# Instructions for the task
The expected answer comprises all lines from the entries that contain the string "redazione".

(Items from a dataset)
______
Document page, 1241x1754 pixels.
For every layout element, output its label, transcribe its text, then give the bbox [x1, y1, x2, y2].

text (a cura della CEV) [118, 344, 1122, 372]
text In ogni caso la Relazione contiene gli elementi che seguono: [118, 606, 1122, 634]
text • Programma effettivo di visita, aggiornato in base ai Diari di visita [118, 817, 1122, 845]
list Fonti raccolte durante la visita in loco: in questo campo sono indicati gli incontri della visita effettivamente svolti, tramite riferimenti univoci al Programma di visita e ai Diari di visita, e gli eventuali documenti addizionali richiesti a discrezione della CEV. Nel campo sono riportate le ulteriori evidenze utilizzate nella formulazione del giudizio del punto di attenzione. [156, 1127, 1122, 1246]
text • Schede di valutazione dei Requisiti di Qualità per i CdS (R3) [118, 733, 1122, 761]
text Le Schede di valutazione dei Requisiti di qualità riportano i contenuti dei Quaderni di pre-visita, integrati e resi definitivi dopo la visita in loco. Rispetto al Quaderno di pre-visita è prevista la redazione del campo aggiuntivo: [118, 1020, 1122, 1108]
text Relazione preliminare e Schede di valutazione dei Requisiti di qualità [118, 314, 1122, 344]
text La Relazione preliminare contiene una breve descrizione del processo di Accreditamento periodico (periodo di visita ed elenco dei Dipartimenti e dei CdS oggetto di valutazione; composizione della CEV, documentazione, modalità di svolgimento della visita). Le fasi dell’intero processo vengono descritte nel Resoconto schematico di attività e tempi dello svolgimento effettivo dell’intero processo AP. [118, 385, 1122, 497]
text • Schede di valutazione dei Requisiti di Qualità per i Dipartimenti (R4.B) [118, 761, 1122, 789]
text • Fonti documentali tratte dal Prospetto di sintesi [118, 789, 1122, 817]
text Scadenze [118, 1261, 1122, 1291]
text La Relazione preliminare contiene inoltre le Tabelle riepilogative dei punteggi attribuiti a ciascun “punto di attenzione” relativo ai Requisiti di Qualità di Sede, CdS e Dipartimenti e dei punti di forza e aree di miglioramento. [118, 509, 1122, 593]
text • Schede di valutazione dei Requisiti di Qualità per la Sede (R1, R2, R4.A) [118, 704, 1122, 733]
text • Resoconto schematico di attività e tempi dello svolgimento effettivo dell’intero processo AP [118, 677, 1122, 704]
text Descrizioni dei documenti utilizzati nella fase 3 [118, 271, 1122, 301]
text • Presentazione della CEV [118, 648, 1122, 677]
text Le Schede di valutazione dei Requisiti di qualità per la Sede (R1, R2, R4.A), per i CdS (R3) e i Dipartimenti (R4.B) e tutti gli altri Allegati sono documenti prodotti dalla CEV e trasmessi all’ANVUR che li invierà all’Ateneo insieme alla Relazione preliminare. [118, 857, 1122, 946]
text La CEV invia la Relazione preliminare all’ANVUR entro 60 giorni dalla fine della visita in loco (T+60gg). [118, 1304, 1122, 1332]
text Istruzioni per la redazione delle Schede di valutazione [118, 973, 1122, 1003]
______
# Exercise response
text Le Schede di valutazione dei Requisiti di qualità riportano i contenuti dei Quaderni di pre-visita, integrati e resi definitivi dopo la visita in loco. Rispetto al Quaderno di pre-visita è prevista la redazione del campo aggiuntivo: [118, 1020, 1122, 1108]
text Istruzioni per la redazione delle Schede di valutazione [118, 973, 1122, 1003]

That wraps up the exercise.